Sweet deals on great used tractors is always nice. The SCUT is the perfect option for small acreage owners, otherwise there wouldn't be such a great demand for them. I too am intimately familiar with the '53 AC CA, but no way would I want to use one for my chores.

On topic, I would strongly urge skipping the belt drive atv for moving heavy loads. Most are meant to tow a max 500 pound rolling trailer, not skidding anything of substantial weight. If you must have a "work" atv, go for the hydro type drive of the Honda.

I disagree that ALL belt drives are bad for pulling heavy loads... The Yamaha's will pull anything a hydro will, WITHOUT slipping, squeeling or having ANY other problem!

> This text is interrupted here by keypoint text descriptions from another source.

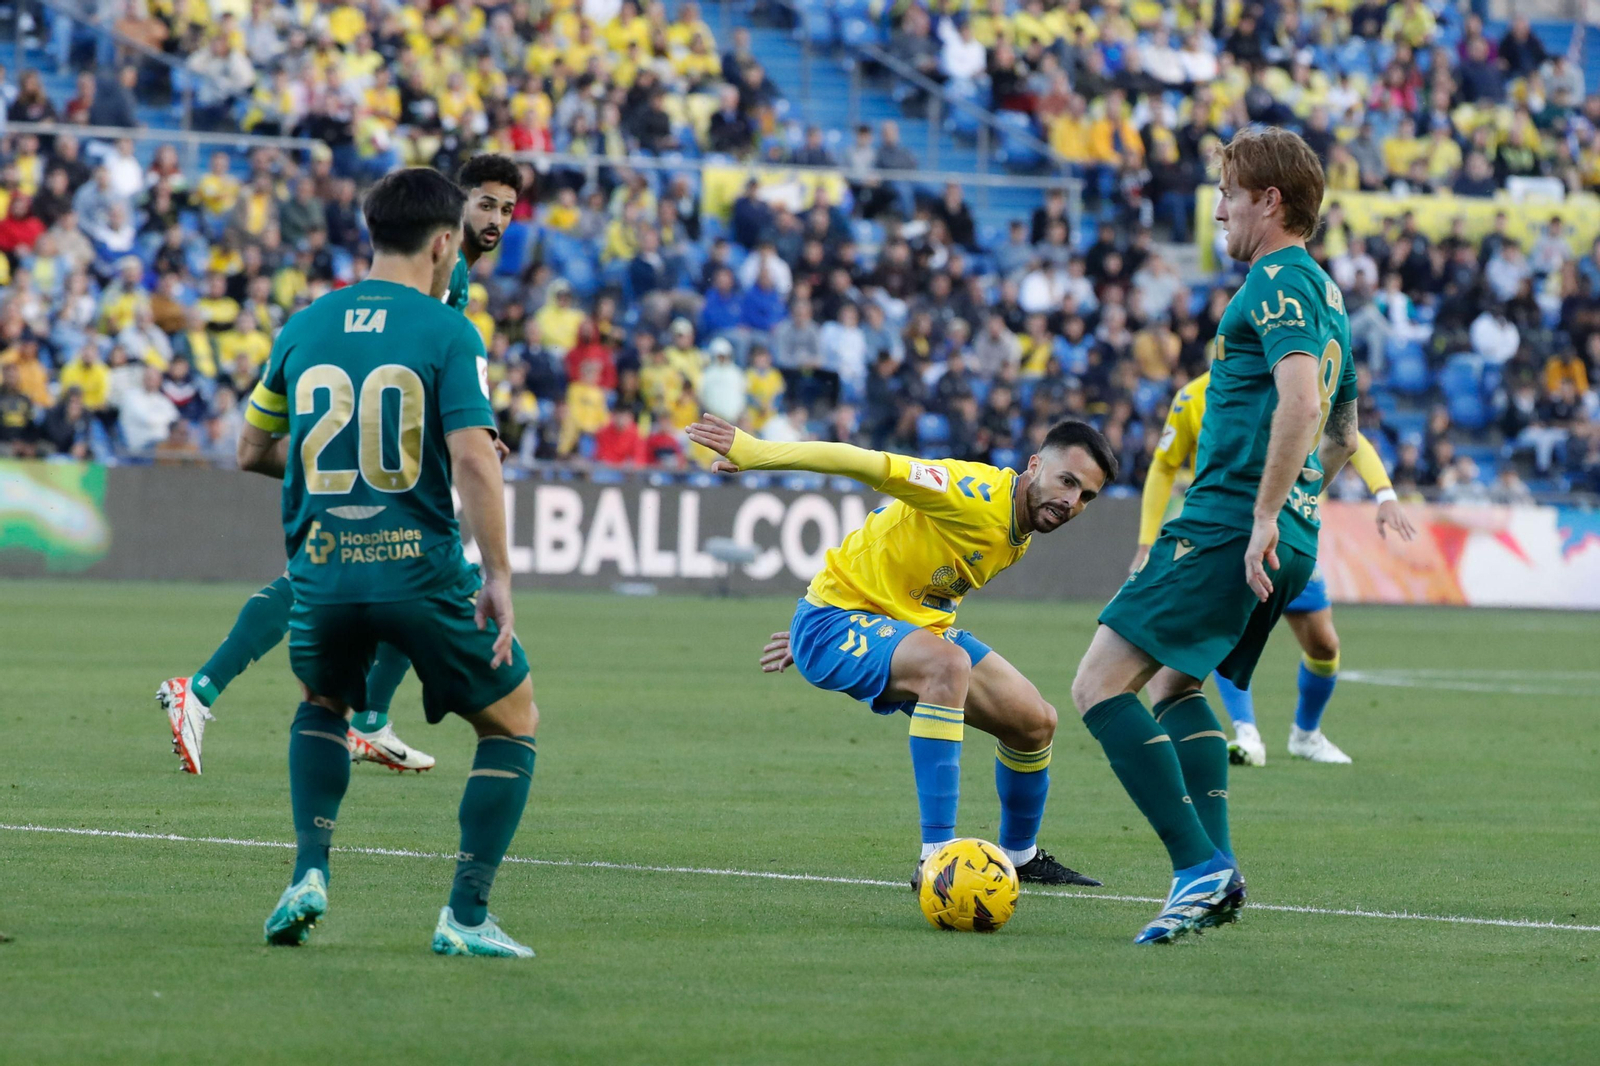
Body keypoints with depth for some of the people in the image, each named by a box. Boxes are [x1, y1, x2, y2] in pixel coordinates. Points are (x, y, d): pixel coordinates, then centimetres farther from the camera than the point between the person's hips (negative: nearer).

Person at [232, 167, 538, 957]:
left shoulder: (302, 329, 8)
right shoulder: (447, 333, -5)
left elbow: (252, 451, 18)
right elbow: (472, 462, -16)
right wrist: (498, 577, -12)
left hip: (323, 570, 4)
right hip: (421, 568, -4)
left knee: (321, 705, 33)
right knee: (513, 721, 15)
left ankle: (308, 873, 13)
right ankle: (466, 915, 4)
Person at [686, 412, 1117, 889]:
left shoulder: (1018, 540, 5)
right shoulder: (975, 492, -25)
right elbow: (865, 464, -32)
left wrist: (811, 630, 21)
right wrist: (752, 452, -40)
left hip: (916, 625, 10)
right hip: (835, 619, -10)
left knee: (1035, 722, 8)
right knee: (948, 663, -39)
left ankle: (1020, 855, 34)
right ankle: (936, 858, -40)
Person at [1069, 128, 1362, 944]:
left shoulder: (1277, 282, -9)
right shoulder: (1325, 294, 21)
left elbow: (1300, 395, -25)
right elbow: (1342, 435, 30)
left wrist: (1264, 516, -26)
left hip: (1226, 524, -10)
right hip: (1291, 543, 10)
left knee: (1100, 686, -12)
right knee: (1175, 684, 24)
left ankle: (1201, 868, -19)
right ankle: (1215, 874, 10)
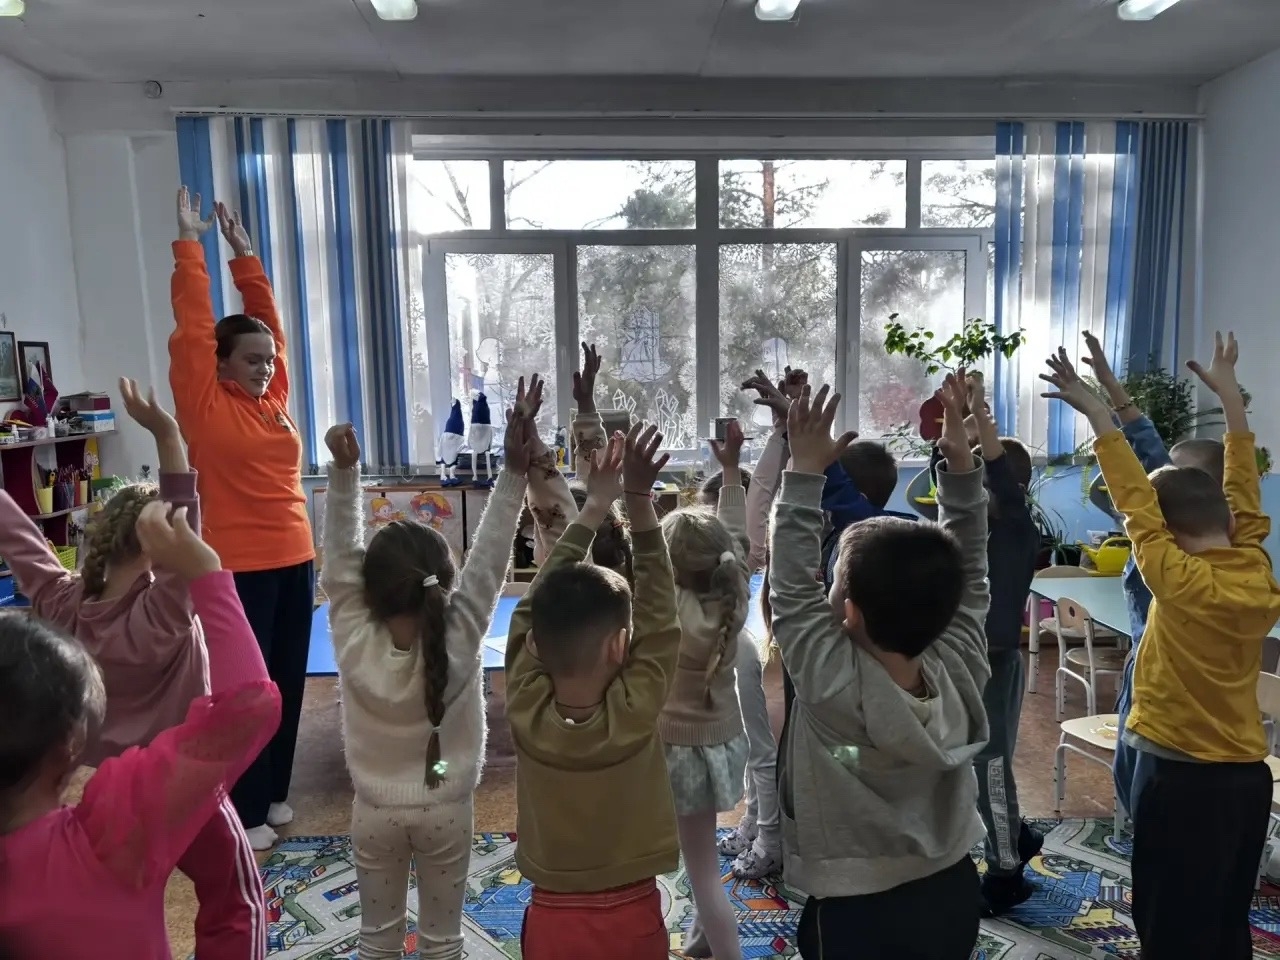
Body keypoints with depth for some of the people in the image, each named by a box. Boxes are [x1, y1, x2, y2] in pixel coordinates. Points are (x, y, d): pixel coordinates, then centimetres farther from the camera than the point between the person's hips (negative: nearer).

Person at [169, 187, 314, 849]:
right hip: (239, 568, -6)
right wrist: (189, 245, -2)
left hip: (295, 560, 6)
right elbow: (192, 326, -7)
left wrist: (242, 251, 14)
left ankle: (275, 793, 29)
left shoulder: (274, 396, 9)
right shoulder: (204, 404, -5)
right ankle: (245, 812, 16)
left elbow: (267, 318, 12)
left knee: (288, 681, 13)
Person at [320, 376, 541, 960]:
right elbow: (487, 561, -27)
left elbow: (340, 559, -21)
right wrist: (514, 470, -32)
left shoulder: (353, 643, -23)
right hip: (446, 809, 0)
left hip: (374, 810, 1)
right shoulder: (460, 639, -25)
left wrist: (344, 471, -29)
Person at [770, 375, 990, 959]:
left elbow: (792, 589, -20)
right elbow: (969, 574, -8)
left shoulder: (832, 683, -30)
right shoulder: (960, 671, -18)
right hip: (952, 893, 5)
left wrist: (805, 472, -19)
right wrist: (960, 461, -10)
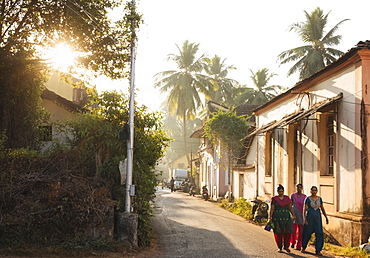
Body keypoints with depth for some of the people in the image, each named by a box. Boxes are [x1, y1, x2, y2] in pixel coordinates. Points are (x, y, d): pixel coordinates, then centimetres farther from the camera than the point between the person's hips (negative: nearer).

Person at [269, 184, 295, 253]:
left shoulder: (287, 198, 8)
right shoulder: (274, 199, 0)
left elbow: (290, 208, 10)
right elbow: (272, 209, -2)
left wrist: (293, 215, -1)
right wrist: (270, 218, -8)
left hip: (286, 217, 2)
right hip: (277, 218, -2)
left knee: (288, 232, -6)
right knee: (278, 233, -1)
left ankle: (286, 246, 11)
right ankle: (279, 247, 10)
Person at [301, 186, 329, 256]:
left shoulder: (319, 198, 5)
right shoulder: (308, 199, -7)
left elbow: (322, 209, 13)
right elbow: (304, 209, -10)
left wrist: (326, 218, 14)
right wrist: (305, 219, -17)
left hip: (318, 217, 3)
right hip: (310, 217, -3)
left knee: (319, 233, -7)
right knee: (307, 233, 8)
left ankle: (318, 251, -1)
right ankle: (303, 247, 32)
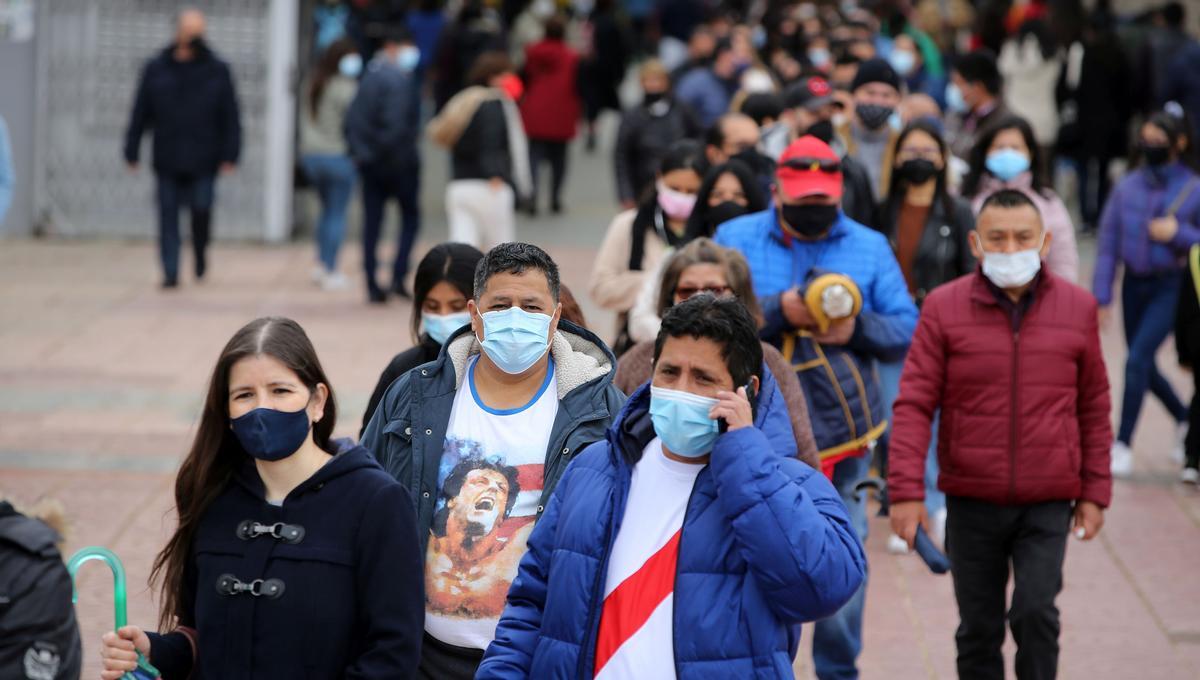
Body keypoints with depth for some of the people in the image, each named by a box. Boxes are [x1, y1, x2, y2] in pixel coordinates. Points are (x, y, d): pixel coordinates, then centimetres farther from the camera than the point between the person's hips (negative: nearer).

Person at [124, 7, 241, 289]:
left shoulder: (217, 70, 4)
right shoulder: (156, 69, 6)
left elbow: (230, 117, 4)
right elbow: (139, 114, 8)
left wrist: (230, 155, -3)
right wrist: (131, 152, 4)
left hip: (203, 160, -1)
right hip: (166, 160, 1)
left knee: (201, 209, -6)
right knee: (168, 215, -1)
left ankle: (200, 254, 22)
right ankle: (170, 273, 2)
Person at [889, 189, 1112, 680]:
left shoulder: (1077, 308, 2)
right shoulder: (944, 308, -3)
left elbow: (1094, 408, 8)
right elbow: (914, 403, -5)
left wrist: (1095, 491, 7)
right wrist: (905, 489, -13)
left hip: (1048, 503, 0)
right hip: (972, 503, 1)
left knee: (1035, 612, -15)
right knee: (979, 629, 9)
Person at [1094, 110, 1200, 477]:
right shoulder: (1127, 187, 1)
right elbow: (1108, 243, 3)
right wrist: (1101, 296, -1)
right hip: (1134, 283, 5)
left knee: (1138, 360, -15)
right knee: (1144, 367, 13)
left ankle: (1122, 445, -7)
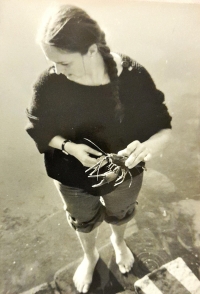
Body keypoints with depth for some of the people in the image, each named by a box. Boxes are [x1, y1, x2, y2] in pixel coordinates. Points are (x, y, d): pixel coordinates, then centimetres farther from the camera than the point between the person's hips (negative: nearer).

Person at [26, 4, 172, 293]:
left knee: (120, 214, 32)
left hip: (125, 172, 1)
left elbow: (163, 126, -16)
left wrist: (149, 146, -39)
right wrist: (69, 147, -28)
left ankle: (118, 241, 72)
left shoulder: (133, 76, -24)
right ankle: (90, 256, 67)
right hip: (73, 177, 1)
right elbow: (39, 130, -9)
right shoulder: (49, 84, -22)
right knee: (83, 222, 29)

The reason compacts are selling so well is, yuppies are buying them to use on their driveways ect... Put a compact on a REAL farm to do real farm work and it will be trashed in no time! I'm not saying they are junk, i'm just saying they are very light duty compared to a REAL farm tractor.....i now own both and have had several others in the past...

As for the Mule VS the Kubota S&S, The Kubota 900 S&S is better than the 1100 for work and to tell the truth, i like the 500 even better. My brother has a Mule and a 900, i have a 500...so i've used all three. My brother hauls/sells sand with his, and there's NO WAY the Mule tranny is better than the Kubota tranny for work! Not even close... I like my 500 because it's lighter/narrower/quieter...

I stand by my other post, a farm tractor is the best buy for work!

SR
 
On topic, I would strongly urge skipping the belt drive atv for moving heavy loads. Most are meant to tow a max 500 pound rolling trailer, not skidding anything of substantial weight. If you must have a "work" atv, go for the hydro type drive of the Honda.
Most of the Polaris Sportman models have a 1,500 lbs tow rating. These are all belt drive.

A quick web search shows the towing capacity of a 2014 Yamaha Grizzly (also belt drive) is 1,322 lbs.

One of my machines is a 13 year old Polaris 250, 4x4, hi/lo tranny with belt drive that I routinely use to pull our 4x6 trailer stacked high with split firewood. That machine being used the way I just described is still on the original belt. The key to belt life is knowing when to be in low range.
 
i've used a john deere 750 subcompact with a snow blade it worked well. I've also used several different John Deere sumbcompacts on jobsites alot. We use them for seeding,fertilizer,pulling a drag etc. I've also used one to pull a box scraper while grading stone parking lots. They are good machines most are actually japanese.They would be handy lil devils in the woods.A friend of mine bought a chinese version that he uses in his tree removal business. A fourwheeler tho can be used for fun when no work needs to be done.
 
On topic, I would strongly urge skipping the belt drive atv for moving heavy loads. Most are meant to tow a max 500 pound rolling trailer, not skidding anything of substantial weight. If you must have a "work" atv, go for the hydro type drive of the Honda.

Haha right, right. That's like saying my MS460 is "meant" to cut a "max" tree diameter of 5". The reason most, if not ALL, ATVs don't work well skidding heavy stuff is due to traction. Their lack of traction is due to their high HP and low weight.